- **About this exercise**: Each line from the one with "camera: 10 degrees right, 15 degrees down" through the last line of the records must be output exactly, both ends included.

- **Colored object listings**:

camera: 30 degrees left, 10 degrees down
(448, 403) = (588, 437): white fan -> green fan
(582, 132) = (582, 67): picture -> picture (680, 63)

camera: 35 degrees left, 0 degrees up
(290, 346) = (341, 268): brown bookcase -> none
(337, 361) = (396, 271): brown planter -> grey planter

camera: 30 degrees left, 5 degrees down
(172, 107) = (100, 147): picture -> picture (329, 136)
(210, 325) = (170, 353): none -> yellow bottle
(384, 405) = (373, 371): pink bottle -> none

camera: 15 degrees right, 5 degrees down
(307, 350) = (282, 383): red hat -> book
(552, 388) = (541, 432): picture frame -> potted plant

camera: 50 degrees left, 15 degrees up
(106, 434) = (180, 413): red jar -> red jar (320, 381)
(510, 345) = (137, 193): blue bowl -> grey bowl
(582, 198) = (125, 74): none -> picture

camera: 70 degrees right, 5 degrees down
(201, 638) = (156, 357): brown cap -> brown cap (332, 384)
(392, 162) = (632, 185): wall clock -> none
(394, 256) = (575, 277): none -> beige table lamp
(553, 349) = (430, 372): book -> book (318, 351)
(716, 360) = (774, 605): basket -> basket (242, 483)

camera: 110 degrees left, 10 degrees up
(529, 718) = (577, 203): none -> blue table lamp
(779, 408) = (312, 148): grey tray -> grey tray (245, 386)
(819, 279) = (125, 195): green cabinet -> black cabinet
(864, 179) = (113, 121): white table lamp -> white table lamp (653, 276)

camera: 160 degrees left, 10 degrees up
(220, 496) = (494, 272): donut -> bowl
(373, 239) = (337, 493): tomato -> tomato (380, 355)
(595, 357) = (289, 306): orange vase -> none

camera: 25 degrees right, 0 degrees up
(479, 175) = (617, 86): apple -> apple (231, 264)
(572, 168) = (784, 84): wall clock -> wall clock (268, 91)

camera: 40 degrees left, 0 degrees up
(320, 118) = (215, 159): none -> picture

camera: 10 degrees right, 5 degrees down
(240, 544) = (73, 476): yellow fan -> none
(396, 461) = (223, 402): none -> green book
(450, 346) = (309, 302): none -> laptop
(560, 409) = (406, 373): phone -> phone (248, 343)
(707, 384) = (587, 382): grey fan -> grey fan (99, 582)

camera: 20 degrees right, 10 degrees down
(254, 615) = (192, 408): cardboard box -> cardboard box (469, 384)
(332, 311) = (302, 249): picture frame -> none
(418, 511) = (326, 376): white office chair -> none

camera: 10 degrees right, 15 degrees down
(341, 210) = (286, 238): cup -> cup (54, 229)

- **Answer to this problem**:
camera: 10 degrees right, 15 degrees down
(341, 210) = (286, 238): cup -> cup (54, 229)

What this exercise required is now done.